In recent years, many US politicians and journalists have warned that the millennials are at the risk of ending up “poorer than their parents.” The evidence certainly suggests that the Great Recession has led to wage stagnation and high unemployment among young Americans, who have soured on the idea of achieving the American Dream.

The just-released Victims of Communism Memorial Foundation’s Annual Report on Generational Attitudes toward Socialism in America, for example, has found that 52 per cent of millennials would prefer to live in a socialist (46 per cent) or a communist (6 per cent) country. Conversely, only 40 per cent want to live in a capitalist one. Mercifully, Americans tend to associate socialism with the high-tax and high-redistribution welfare states of Scandinavia rather than the Marxist dictatorships of the days of yore.

Before they reject American-style capitalism, however, millennials should consider how prosperous ordinary Americans really are.

Economic prosperity is often measured in terms of personal income or wealth.
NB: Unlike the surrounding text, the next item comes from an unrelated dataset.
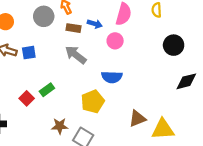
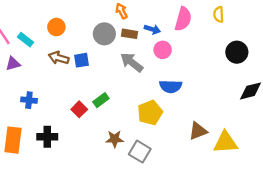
gray circle: (44, 16) -> (104, 34), moved
pink circle: (115, 41) -> (163, 50), moved

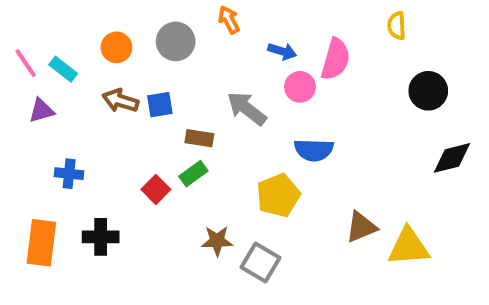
pink semicircle: (183, 19) -> (336, 59), moved
gray circle: (104, 34) -> (176, 41), moved
brown rectangle: (129, 34) -> (199, 138), moved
Neither of those two measures, however, provides a full picture of people’s material wellbeing, for standards of living can increase due to either income growth or falling prices. People with stagnating incomes, for example, can experience material improvements if prices decline. Even people with falling incomes can be better off – as long as the cost of living decreases at a faster pace than incomes shrink.

As Ball State University economist Steven Horwitz wrote in his 2015 article Inequality, Mobility and Being Poor in America, “If the reason we care about incomes and wealth is because of what they enable people to consume, and thereby acquire goods that add to some broad notion of well-being, then it might also be worthwhile to look at some of the data on consumption to see what it suggests about … the real condition of the poor.”